I consider myself a relatively healthy person. I get 7 or 8 hours of good sleep a night. I eat consciously—by that I mean I’m not a strict dieter, but I generally make good choices. No doubt, I enjoy a good night out and a nice meal, but everything in moderation. Most weeks, I’m a 3-times a week exerciser and I walk the lengths of Manhattan every day. Simply put, I’m not extreme in either direction.
But lately I’ve been feeling sluggish. I haven’t been sleeping well and consequently have trouble getting up in the morning. Things haven’t been…regular (TMI?), and my appetite is all over the place—sometimes ravenous, sometimes totally disinterested in food. Just to quell the rumor mill: No, I’m not pregnant. (I’ve had a few people ask me.) So, why do I feel sapped of all my energy?
Recently, I had some of my dearest girlfriends visiting for a week. And of course, we ate, drank and were merry all seven days.

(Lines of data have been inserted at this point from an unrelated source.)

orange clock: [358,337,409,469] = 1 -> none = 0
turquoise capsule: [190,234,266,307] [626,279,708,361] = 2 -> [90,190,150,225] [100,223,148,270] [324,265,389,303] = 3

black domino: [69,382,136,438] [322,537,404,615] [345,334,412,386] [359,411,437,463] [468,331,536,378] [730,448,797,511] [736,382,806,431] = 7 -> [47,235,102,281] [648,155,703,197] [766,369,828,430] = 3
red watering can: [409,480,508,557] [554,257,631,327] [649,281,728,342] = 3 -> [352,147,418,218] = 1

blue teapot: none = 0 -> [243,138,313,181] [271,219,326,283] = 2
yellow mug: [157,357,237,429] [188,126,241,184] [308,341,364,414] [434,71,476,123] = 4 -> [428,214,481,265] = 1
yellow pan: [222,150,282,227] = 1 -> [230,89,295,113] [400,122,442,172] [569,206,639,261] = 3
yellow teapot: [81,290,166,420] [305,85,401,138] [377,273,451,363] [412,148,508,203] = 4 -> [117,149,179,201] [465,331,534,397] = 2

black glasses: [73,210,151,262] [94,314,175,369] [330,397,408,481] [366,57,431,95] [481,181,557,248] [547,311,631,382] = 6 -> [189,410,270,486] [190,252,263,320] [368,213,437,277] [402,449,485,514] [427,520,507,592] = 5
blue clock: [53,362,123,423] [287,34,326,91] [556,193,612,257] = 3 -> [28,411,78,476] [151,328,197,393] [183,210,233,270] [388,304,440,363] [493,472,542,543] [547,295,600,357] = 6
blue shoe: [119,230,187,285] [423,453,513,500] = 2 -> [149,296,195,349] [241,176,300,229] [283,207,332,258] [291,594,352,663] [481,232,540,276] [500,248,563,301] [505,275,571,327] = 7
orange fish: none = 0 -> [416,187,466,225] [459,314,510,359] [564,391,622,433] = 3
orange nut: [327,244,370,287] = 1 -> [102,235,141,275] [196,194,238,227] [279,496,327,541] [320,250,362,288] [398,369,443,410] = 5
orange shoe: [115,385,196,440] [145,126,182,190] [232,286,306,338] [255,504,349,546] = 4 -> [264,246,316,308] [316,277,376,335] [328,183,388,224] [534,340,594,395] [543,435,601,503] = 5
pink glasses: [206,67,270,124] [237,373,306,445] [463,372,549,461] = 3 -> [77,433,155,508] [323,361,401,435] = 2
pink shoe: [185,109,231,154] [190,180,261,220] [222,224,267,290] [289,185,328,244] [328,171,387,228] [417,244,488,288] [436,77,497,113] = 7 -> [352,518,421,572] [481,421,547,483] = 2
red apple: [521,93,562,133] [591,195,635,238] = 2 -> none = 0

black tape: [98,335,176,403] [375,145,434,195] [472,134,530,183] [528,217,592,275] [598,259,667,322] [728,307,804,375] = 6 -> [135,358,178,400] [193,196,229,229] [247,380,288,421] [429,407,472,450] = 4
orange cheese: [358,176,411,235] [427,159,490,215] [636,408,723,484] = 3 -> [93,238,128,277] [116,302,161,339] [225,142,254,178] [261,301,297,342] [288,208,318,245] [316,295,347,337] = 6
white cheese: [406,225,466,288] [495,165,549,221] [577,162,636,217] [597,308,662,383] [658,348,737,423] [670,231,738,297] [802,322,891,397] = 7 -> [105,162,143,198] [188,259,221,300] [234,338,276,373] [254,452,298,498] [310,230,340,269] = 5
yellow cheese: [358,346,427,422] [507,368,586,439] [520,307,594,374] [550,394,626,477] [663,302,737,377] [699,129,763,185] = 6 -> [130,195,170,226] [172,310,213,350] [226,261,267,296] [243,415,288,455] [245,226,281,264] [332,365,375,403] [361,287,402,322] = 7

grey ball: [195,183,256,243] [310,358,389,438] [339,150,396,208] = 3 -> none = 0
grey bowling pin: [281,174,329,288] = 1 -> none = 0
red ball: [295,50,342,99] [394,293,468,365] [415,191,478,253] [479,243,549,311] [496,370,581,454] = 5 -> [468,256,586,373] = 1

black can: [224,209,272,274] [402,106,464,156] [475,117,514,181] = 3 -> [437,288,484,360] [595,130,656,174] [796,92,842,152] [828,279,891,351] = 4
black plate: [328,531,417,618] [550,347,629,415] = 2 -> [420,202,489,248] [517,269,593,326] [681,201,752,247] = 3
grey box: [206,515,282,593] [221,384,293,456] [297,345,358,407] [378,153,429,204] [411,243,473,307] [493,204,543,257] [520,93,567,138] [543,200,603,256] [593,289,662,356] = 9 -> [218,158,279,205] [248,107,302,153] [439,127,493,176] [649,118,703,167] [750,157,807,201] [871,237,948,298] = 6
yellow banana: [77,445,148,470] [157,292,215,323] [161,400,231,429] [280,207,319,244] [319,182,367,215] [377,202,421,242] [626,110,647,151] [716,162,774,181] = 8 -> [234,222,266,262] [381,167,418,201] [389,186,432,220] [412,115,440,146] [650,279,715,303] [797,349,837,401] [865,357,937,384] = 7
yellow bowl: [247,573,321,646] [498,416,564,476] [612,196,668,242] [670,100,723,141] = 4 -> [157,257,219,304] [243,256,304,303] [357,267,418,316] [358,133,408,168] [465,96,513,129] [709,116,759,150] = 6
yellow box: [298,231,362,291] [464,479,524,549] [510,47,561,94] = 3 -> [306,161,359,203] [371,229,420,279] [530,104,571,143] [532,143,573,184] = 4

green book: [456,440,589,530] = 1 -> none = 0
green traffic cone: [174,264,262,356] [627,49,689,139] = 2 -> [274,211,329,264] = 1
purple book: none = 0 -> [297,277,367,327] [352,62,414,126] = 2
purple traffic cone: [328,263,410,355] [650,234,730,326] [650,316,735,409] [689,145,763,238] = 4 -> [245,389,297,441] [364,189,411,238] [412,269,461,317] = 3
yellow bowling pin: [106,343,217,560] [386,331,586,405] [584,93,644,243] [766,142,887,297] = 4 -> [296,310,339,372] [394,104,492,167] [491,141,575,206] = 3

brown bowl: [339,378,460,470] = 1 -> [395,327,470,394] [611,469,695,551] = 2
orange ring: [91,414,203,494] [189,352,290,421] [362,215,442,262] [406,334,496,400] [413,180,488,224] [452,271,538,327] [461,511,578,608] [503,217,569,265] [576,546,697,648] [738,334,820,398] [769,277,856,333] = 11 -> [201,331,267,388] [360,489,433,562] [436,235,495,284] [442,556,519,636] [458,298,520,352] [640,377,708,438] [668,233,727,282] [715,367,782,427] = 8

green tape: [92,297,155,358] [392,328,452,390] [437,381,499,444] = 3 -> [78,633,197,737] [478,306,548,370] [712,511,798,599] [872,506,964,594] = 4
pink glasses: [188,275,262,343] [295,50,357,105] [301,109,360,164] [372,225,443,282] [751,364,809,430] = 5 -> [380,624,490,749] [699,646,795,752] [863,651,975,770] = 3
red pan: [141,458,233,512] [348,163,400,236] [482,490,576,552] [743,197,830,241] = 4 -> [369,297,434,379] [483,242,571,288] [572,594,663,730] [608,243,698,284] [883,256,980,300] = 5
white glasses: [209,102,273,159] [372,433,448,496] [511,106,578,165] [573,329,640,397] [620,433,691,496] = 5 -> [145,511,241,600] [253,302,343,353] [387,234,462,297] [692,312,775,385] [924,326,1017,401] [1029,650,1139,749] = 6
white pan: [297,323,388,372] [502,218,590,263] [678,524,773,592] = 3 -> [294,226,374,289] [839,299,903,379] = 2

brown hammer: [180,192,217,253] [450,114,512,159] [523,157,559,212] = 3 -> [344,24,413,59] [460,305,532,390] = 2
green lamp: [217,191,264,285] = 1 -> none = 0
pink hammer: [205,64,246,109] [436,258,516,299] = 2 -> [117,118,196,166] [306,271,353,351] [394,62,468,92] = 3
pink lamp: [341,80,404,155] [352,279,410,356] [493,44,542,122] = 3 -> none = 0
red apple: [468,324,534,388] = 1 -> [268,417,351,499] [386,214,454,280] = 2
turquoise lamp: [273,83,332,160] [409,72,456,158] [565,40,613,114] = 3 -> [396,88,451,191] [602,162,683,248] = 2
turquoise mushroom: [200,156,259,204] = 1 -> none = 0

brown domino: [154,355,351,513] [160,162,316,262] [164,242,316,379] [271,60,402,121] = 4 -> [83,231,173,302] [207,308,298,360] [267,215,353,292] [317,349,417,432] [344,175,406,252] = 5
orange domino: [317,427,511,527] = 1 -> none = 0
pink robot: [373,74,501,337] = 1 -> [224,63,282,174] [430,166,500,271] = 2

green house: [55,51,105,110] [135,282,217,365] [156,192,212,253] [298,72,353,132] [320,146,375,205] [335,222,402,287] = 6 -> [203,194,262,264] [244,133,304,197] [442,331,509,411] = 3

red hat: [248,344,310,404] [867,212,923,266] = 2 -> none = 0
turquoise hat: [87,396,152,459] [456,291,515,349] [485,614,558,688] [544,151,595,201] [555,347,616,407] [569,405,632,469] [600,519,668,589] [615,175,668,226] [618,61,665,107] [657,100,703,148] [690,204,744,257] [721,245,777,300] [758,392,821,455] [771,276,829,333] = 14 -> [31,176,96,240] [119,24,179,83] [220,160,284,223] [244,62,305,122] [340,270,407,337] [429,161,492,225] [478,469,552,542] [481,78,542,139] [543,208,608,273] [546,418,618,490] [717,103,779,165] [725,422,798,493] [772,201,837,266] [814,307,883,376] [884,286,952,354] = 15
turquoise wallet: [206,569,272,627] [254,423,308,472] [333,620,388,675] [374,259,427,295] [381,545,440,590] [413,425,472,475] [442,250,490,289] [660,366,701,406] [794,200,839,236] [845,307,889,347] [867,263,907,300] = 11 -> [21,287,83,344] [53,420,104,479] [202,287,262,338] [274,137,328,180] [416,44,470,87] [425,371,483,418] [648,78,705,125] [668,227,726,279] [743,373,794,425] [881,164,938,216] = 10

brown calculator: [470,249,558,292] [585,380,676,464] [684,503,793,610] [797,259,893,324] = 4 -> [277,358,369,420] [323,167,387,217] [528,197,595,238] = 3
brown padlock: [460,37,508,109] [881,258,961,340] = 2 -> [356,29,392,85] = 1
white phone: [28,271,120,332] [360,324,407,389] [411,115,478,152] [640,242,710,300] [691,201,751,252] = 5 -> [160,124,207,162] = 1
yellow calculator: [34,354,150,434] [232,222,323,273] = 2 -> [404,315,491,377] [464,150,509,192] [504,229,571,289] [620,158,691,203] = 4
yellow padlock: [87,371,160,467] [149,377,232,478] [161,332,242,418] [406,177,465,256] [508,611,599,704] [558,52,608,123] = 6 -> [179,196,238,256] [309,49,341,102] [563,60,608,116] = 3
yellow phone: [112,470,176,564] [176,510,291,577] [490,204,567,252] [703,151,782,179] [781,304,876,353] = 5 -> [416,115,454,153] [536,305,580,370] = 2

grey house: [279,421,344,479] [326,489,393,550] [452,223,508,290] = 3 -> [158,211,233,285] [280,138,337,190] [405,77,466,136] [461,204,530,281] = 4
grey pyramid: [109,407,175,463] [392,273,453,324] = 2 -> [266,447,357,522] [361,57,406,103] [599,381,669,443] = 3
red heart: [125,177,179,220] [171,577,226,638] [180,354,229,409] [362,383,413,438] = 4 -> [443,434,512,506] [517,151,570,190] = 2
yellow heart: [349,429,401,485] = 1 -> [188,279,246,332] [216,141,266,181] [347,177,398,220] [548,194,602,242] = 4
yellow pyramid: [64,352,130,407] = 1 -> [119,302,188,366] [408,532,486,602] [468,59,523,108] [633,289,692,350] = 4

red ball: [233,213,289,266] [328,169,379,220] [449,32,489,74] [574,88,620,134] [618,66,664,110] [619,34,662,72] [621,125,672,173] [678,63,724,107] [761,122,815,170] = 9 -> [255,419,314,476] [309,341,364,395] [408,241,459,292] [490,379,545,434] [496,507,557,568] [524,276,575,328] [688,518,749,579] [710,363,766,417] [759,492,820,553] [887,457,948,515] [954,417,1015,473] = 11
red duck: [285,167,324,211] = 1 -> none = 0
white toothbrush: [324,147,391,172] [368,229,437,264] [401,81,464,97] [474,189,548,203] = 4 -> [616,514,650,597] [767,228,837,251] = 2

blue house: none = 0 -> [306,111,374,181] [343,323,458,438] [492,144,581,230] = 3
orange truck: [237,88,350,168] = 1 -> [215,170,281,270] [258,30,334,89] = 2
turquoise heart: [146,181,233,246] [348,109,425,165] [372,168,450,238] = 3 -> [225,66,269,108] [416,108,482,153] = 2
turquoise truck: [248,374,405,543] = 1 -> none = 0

My normal bedtime went straight out the window as we talked and laughed until the wee hours.
While my girls were here, my husband hasn’t. His well-deserved vacation couldn’t have come at a worse time—we’re moving! With Andy away, the task of apartment hunting, decision making, and lease signing was left to me.
As soon as my friends boarded their flight back to Europe, I boarded one to Haiti for a work trip. In Haiti, we have early mornings, late nights, and grueling car rides through the countryside. When I got home after that I all but collapsed. The weight of the previous weeks was finally taking its toll.
What I’ve learned is that these disruptions to my schedule and lifestyle have a significant impact on the way I think and feel. And if my life is making me feel like crap, clearly I need to make a change. So, I’ve decided to start a cleansing program. For the next few weeks, I’m cutting out caffeine, sugar, and alcohol (at least on the weeknights!). I’m getting rid of all those things that falsely keep me going when my body is too tired or too stressed to function. I’ll trying to eat only unprocessed whole foods, getting to bed early, and not allowing my work to drag into the evening.
I hope that in a few weeks I’ll be back to equilibrium. Because when I’m not feeling good, life is not as good. And I want life to be good!